Show dispatched notifications in web UI
For auditing purposes it would be nice to have an API or log file to monitor when alerts are triggered, and for a setup and debugging perspective it would be very helpful if there was a view in the web UI which would show a live stream of notification actions as they happen.
Agreed that both would be neat. Since we likely have to add some data retention, for auditing a simple log is probably best too. A consistent history can then be built from those by another tool.
A log of some form sounds best to me for all the reporting use cases.
Being able to go back the last few notifications in the UI for debugging would be handy too.
A few questions on this
- Would there be a flag to turn this on / off when starting alertmanager (e.g.

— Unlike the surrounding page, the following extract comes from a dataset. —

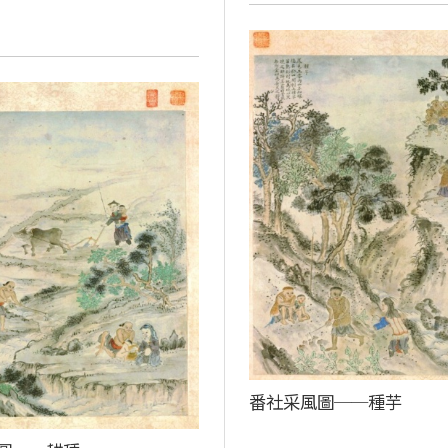
番社采風圖──種芋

-notification-log.enabled- What would it default to?
- Would the directory the file is written to be configurable for the user (like
-storage.local.pathis in prometheus)?- What would it default to?
- Would the log just show when a notification was dispatched for an alert or would it also show when the alert closed (I feel like it could also be useful for auditing purposes to know how long the alert was firing for)?
- Any thoughts / concerns about the size of the log file? (e.g. putting a date in the file name or implementing some form of log rotation).
Red Hat has a strong interest in this (including allocation engineer time), specifically in being able to get all recent notifications within a certain timestamp range with full labels and annotations over an API.
Would the existing mesh-replicated notification log be a good place to add this extra detail (currently it only stores the grouping key and firing/resolved status), or would it have to be a separate datastore?
@fabxc @stuartnelson3
I'm wary of adding such a broad function, we don't want arbitrary amounts of data stored in the Alertmanager. This information should be available for debugging, but for any non-trivial amount of time it should probably hang off a webhook or logging mechanism rather than being part of the AM.
@brian-brazil Ok, just checked. The requirement would be for ~weeks of data, or at least days. Probably a job for the webhook then?
Yeah, I'm thinking hours might be acceptable within the AM.